**ASSIGNED TASK:**
In the material below, which lines hold the word "them"? Pick each one out.
(DATASET begins)
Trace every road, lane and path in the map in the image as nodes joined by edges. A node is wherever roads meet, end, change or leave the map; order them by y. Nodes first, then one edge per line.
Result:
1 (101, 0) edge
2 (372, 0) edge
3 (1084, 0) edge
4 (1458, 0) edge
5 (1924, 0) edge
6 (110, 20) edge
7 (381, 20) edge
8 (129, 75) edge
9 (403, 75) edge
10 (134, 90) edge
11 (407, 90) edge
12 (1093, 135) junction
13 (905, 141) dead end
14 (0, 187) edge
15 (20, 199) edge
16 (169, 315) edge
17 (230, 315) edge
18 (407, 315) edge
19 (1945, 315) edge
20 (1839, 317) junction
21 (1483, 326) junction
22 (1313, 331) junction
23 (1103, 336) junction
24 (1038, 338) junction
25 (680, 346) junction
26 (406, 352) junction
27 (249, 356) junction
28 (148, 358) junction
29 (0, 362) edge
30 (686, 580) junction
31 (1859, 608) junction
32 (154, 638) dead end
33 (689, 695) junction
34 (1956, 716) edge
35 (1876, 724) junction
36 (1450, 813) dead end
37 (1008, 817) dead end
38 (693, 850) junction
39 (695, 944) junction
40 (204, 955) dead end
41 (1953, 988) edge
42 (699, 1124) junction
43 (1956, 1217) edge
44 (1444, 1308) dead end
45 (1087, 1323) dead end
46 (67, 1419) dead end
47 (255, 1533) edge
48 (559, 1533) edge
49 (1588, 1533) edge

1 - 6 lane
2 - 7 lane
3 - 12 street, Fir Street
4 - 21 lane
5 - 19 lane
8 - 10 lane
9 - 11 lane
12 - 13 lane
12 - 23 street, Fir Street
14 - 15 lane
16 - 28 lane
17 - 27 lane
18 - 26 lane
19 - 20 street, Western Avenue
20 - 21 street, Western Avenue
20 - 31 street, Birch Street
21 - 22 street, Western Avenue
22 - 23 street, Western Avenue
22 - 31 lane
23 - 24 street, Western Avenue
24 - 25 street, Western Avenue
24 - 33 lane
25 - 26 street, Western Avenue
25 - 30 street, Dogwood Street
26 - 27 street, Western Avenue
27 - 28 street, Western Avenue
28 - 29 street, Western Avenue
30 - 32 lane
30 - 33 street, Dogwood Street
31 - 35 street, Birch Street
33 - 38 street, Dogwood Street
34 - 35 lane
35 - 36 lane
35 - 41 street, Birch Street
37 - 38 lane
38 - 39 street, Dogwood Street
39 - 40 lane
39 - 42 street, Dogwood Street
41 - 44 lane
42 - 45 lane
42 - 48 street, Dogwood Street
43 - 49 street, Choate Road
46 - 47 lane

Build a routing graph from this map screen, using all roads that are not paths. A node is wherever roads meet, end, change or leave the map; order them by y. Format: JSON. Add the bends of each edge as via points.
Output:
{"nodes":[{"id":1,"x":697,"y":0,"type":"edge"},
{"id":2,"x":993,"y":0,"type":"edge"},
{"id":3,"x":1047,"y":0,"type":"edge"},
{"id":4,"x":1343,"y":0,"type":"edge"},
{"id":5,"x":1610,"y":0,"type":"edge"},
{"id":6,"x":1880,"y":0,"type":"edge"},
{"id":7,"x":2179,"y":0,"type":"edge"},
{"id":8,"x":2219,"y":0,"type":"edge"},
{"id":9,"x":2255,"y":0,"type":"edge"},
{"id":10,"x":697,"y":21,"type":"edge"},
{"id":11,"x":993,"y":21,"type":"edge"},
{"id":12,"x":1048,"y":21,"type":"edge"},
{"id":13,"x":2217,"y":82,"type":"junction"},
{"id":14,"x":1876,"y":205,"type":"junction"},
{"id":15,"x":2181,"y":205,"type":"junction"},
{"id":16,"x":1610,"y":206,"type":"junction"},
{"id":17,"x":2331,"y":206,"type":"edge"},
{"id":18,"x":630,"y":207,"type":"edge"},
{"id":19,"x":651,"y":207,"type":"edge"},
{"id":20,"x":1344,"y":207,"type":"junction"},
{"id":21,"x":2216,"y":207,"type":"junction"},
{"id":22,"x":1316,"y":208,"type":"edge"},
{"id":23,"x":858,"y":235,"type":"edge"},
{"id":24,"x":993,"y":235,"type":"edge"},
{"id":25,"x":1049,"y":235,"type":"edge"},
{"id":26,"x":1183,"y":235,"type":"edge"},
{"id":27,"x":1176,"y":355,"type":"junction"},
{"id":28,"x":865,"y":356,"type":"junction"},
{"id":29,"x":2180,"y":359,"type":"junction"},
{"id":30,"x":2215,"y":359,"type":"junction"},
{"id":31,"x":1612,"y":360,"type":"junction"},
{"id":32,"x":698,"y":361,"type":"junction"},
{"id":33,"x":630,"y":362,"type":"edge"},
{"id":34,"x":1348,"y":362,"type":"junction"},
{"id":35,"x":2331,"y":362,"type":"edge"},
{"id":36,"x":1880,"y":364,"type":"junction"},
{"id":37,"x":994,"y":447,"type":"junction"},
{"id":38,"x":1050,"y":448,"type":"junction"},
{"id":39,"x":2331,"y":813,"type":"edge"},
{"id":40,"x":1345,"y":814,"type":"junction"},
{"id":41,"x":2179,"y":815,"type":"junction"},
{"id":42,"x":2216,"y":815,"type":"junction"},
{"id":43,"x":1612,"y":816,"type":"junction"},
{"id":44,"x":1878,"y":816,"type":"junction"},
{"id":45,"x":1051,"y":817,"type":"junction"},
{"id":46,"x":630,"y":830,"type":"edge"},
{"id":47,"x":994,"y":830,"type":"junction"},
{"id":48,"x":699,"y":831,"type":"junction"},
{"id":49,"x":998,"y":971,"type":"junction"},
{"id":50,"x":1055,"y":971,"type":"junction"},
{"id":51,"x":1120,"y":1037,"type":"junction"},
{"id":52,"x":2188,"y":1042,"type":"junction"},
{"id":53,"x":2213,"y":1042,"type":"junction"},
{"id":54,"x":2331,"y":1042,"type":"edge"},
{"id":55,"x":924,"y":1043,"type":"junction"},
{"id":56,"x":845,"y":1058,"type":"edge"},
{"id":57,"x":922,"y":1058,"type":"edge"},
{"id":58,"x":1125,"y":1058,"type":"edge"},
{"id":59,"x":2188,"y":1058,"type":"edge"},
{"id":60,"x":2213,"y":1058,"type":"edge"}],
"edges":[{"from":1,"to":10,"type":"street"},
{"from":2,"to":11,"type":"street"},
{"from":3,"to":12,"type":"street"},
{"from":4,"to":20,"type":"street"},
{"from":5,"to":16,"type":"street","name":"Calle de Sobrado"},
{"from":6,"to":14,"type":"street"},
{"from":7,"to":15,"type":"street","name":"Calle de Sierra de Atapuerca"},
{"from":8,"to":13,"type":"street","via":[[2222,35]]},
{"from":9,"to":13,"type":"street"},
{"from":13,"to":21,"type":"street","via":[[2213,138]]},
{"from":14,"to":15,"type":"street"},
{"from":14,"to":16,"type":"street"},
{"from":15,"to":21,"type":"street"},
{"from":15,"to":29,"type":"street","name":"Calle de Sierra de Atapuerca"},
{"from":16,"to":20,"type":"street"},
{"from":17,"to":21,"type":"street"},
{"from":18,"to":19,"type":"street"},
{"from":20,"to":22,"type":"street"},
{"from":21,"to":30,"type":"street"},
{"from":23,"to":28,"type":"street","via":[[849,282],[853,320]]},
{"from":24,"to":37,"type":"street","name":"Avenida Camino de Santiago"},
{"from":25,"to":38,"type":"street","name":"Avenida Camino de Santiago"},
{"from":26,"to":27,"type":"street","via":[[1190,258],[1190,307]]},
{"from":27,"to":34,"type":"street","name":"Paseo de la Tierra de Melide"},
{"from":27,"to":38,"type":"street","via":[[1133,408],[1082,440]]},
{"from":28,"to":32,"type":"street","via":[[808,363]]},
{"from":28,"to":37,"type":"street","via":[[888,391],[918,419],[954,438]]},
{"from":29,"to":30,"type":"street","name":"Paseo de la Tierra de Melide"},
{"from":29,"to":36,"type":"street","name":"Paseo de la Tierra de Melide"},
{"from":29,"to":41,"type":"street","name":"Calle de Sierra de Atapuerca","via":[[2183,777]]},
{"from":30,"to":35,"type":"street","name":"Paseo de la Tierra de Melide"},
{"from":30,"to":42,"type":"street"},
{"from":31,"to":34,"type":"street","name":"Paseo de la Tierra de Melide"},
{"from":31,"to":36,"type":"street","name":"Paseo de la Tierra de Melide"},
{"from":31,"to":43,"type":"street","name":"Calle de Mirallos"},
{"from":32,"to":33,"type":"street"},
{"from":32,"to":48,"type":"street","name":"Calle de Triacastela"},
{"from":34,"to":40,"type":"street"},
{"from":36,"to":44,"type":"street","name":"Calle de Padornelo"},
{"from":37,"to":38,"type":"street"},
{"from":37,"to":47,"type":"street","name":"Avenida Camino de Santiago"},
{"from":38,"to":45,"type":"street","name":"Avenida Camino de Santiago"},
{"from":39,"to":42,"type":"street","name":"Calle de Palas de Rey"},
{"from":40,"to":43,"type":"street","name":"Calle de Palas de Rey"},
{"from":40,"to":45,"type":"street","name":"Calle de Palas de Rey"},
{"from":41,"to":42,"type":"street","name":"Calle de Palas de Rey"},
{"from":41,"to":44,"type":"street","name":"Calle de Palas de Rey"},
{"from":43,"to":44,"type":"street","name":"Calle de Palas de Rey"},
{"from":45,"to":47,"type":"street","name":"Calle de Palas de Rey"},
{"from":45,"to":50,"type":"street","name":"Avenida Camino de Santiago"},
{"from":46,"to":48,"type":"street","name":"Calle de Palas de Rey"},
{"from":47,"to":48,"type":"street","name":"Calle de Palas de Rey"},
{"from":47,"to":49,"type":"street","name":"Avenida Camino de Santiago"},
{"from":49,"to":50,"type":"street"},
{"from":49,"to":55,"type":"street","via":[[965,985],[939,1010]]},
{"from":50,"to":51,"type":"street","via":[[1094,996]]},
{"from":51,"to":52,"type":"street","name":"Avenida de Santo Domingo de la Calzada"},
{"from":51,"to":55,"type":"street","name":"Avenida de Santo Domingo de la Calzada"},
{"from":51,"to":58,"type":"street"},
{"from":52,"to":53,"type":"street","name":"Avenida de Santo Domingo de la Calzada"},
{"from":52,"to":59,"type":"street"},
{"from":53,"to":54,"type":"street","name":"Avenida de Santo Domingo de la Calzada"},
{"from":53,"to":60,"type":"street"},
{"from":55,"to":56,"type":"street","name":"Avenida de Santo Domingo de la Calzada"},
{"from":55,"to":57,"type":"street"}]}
(DATASET ends)
**EXPECTED ANSWER:**
Trace every road, lane and path in the map in the image as nodes joined by edges. A node is wherever roads meet, end, change or leave the map; order them by y. Nodes first, then one edge per line.
Build a routing graph from this map screen, using all roads that are not paths. A node is wherever roads meet, end, change or leave the map; order them by y. Format: JSON. Add the bends of each edge as via points.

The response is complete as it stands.